Cette confrontation avec un espace sauvage renvoie bien aux origines de l’homme et au combat féroce qu’il dut sans cesse mener pour survivre. Non, la Nature n’est, assurément, pas aimable... Comme dans toute tragédie, ne peut-on voir in fine dans le projet même des quatre amis une forme de démesure (ou Hybris) qui a été châtiée par la Nature (ou Némésis) ? Quel retournement inattendu, en effet, que cette joie irrépressible des trois aventuriers rescapés à la vue des carcasses de voitures (signifiant qu’ils sont - enfin - rentrés à bon port), alors qu’ils désiraient, au départ, retrouver le contact avec une Nature virginale ? Et que reste-t-il de leur ambitieux projet initial dès l’instant que les signes abhorés de la modernité sont ainsi célébrés ?

La réalisation utilise souvent le procédé du plan-séquence, toujours très précis, et choisit des couleurs saturées ou, à l’inverse, peu colorées selon que l’on nous fait passer de la réalité au sentiment de cauchemar (on songe aux couleurs irréelles qui envahissent l’image lors de l’escalade de la paroi rocheuse par Ed à la recherche du chasseur meurtrier).

Ce film, devenu un classique, est l'un des meilleurs films de John Boorman et laisse, quarante années plus tard, la même trace éprouvante et indélébile sur le spectateur. Indispensable !


2. SYNOPSIS


Quatre amis Américains - Ed Gentry, Lewis Mediock, Drew Ballinger et Bobby Trippe - décident, le temps d'un week-end, de descendre en canoë une rivière promise à la disparition suite à l'édification d'un barrage. Lewis, qui est à l'initiative du projet et a su convaincre ses trois compagnons, entend ainsi réagir à la menace que fait peser le monde moderne sur la Nature et à une perte de virilité qui dévalorise, selon lui, l'être humain.

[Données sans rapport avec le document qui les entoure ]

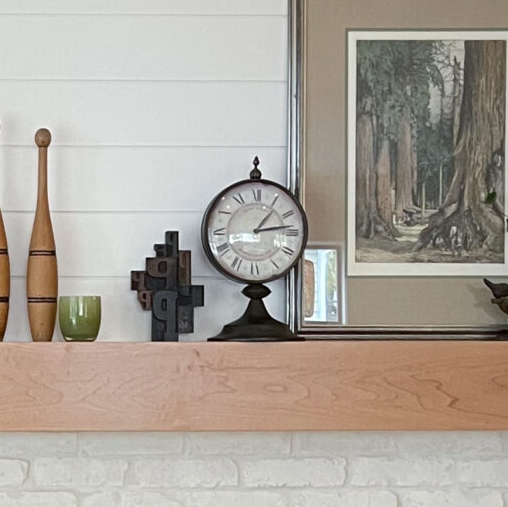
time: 1:13
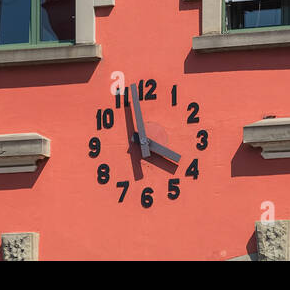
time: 3:57
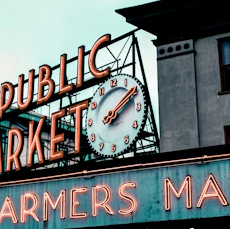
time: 2:09
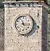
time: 11:16
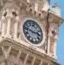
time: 2:46
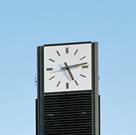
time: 5:13
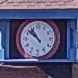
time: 10:51
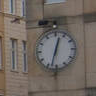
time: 12:32
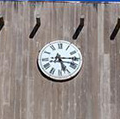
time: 5:14
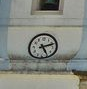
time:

La deuxième journée de l'expédition, Ed et Bobby sont attaqués par deux montagnards, dont l'un d'eux viole Bobby avant d'être tué par Lewis. Le drame déclenche en eux de vives discussions sur les conséquences à venir. Ils décident finalement de faire disparaître le corps, afin d'éviter tout ennui judiciaire, conscients que la légitime défense pourra difficilement être invoquée. Ils reprennent leur route après avoir enterré le corps, mais la rivière recèle des pièges de tous les instants et un homme tire sur eux : Drew tombe à l'eau et disparaît tandis que Lewis se brise une jambe. Le lendemain, Ed tue le second montagnard qui s'était enfui.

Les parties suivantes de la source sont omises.